▶ [Goal of the exercise]:
Look through the records below for lines containing the string "deeper", and report how many there are, nothing else.

(Stored items)
*** Begin section ***
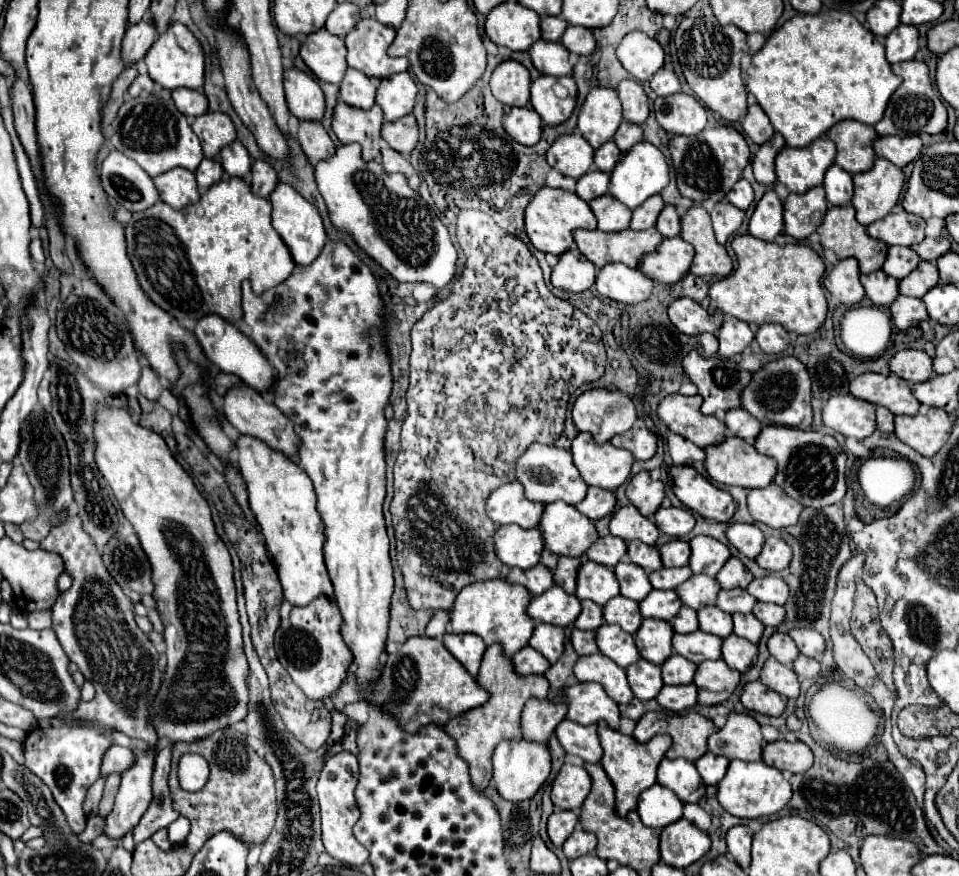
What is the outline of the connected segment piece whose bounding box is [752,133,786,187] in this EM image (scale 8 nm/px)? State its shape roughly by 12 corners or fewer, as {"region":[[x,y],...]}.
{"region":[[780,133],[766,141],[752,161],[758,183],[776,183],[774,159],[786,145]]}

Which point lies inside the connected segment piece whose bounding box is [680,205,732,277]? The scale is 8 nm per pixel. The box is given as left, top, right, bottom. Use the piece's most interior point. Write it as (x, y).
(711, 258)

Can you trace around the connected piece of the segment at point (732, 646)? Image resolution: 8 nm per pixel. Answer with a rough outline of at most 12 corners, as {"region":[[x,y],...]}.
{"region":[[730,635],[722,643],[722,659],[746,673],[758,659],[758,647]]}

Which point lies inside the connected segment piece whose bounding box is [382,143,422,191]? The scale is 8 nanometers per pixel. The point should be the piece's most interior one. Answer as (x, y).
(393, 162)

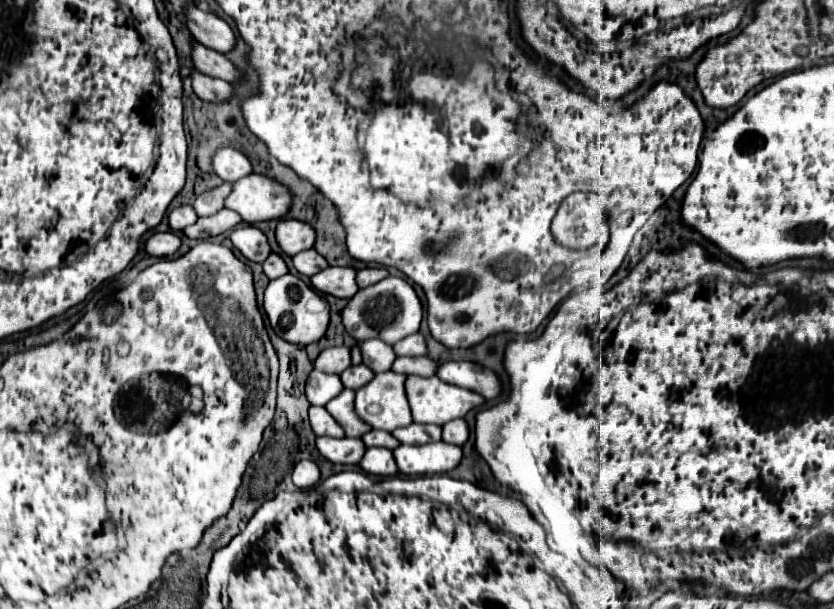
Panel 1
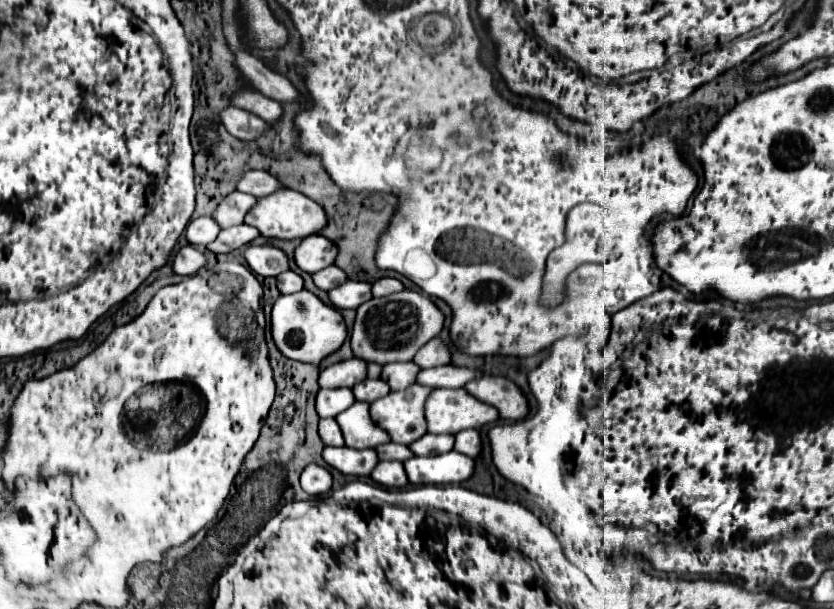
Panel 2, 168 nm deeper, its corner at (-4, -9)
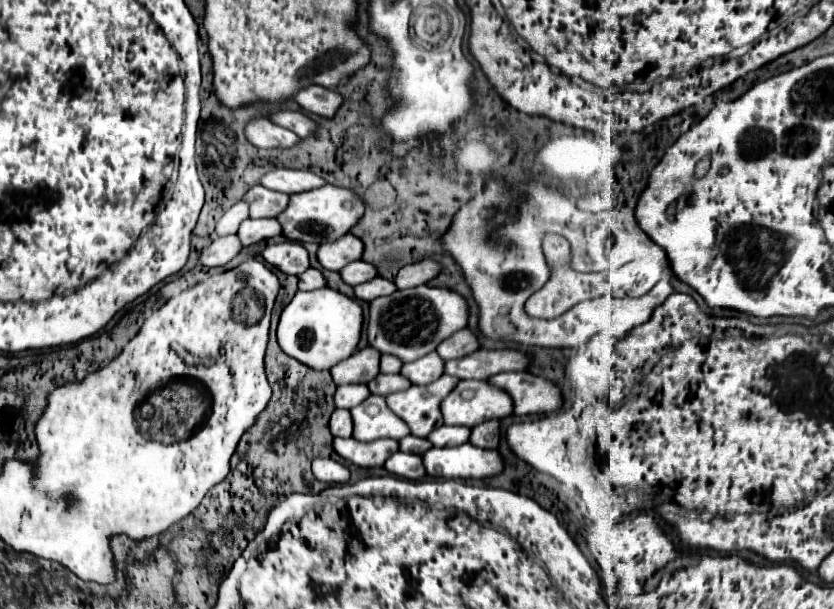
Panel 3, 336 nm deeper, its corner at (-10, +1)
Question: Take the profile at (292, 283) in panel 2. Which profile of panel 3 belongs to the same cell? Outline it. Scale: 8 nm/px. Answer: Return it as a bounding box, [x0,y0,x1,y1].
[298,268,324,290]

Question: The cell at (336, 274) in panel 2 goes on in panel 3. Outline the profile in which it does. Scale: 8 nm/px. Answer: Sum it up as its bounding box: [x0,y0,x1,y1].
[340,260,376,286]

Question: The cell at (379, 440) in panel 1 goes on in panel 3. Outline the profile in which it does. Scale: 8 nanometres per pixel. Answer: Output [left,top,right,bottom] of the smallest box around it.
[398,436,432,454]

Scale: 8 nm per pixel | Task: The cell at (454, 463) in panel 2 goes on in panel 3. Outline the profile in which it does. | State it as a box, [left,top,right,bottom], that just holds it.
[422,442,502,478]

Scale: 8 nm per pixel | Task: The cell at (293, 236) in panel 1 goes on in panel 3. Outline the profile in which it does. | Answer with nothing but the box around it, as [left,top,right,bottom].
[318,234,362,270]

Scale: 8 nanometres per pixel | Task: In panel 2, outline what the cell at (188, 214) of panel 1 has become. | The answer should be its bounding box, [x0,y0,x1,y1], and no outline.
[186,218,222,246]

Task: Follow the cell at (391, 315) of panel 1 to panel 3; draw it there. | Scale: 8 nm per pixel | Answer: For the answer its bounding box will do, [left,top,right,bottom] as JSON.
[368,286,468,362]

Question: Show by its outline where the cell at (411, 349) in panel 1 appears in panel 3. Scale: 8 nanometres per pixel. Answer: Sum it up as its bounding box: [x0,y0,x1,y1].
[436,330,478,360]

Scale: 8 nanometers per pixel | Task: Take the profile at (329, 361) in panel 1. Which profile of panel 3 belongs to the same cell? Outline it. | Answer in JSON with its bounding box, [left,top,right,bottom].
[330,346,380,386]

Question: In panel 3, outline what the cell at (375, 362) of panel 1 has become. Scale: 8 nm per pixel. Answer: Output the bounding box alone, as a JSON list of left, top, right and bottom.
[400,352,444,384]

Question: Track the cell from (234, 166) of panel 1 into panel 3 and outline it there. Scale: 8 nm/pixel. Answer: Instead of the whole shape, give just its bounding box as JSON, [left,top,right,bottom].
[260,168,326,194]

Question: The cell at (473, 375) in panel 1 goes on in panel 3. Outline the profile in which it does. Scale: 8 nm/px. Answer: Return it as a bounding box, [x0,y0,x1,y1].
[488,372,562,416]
*** End section ***
▶ [Completed task]:
2